• Source text:

STATE of Arizona, Appellee,
v.
Joe MINIEFIELD, Appellant
2763.
Arizona Supreme Court.
May 15, 1974.
522 P.2d 25
Gary K. Nelson, Atty. Gen., Frank T. Galati and Stanley L. Patchell, Asst. Attys. Gen., Phoenix, for appellee., David A. Groseclose, Phoenix, for appellant.
Cameron, Hays, Holohan, Lockwood, Struckmeyer.
Cited by 24 opinions  |  Published
1 passage pin-cited by 1 case
Pinpoint authority: bottom 66%
Citer courts: Arizona Supreme Court (1)
HOLOHAN, Justice.

This is an appeal from a jury verdict and judgment of guilt to the charges of murder in the first degree, arson in the first degree, aggravated battery and two counts of assault with a deadly weapon. The defendant was sentenced to life imprisonment for murder, 19 to 20 years for arson, 60 to 80 years on each of the assaults and 4 to 5 years for the battery with the terms to run concurrently.

Four questions are presented on appeal. They are as follows: (1) Was it error to charge the defendant with felony-murder by arson? (2) Were the remarks of the county attorney reversible error? (3) Was an expert witness’s testimony based partially on police reports error? (4) Do convictions and sentences for both arson and felony-murder by arson amount to double punishment for the same act in violation of A.R.S. § 13-1641 ?

• Tasks for this exercise:
a - Please copy the listing below word for word, leaving out the pictures.
b - Carry the Arizona murder appeal opinion forward from its last sentence.
The listing has nothing to do with the court opinion above.

• Extracted material:
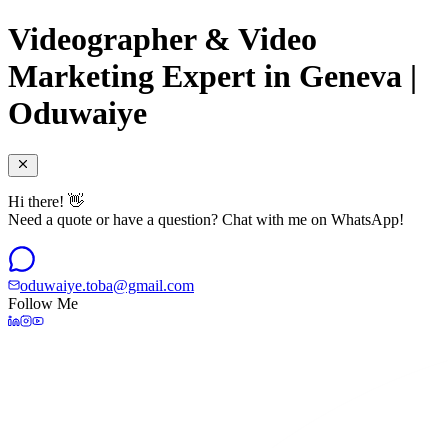
Videographer & Video
Marketing Expert in Geneva |
Oduwaiye
Hi there! 👋
Need a quote or have a question? Chat with me on WhatsApp!
oduwaiye.toba@gmail.com
Follow Me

• Answers in order:
a -
Videographer & Video
Marketing Expert in Geneva |
Oduwaiye
Hi there! 👋
Need a quote or have a question? Chat with me on WhatsApp!
oduwaiye.toba@gmail.com
Follow Me

b -
On August 30, 1972, at approximately 5:30 p. m., the defendant, Joe Miniefield, met a Harry Williams and the two decided to drink together. They began drinking at the defendant’s apartment and a short time later they proceeded to several bars in the Phoenix area. About 8:00 p. m. the defendant and Williams met the defendant’s brother and a Terry Hogue at Bob’s Inn. All four men drank and smoked marijuana for the next two hours.

At about 10:00 p. m. the defendant met Chester Carr in front of Star Liquor on East Washington Street in Phoenix. The[*601] two men did not know each other except by sight. Miniefield told Carr that Mrs. Carr had told him, “You are going to do something to me.” The defendant suddenly struck Carr in the face and a fight ensued with Carr getting the best of it. Bystanders pulled the men apart, but they agreed to meet and continue the fight in a vacant lot near the liquor store. Carr was waiting for the defendant in the lot a few minutes later and when Miniefield approached he was carrying a .38 caliber pistol in his belt.

Carr ran from the scene to his house on 16th Street and Jefferson. The defendant followed Carr and shot at him several times while he was in the house. As the defendant began to knock down the front door, Carr exited through the rear, finding refuge in a vacant house behind his own home. At this time, Carr’s wife, 23-month-old son and nine-month-old daughter were left in the house. The defendant left and then returned a short time later and Mrs. Carr tried to talk to him whereupon the defendant struck her. He then threw a bottle filled with some sort of flammable substance onto the porch of the house and started a fire. Wendell Tran-sen, a boarder at the Carr house, was able to put the fire out. Miniefield left again and Mr. Carr returned to the house.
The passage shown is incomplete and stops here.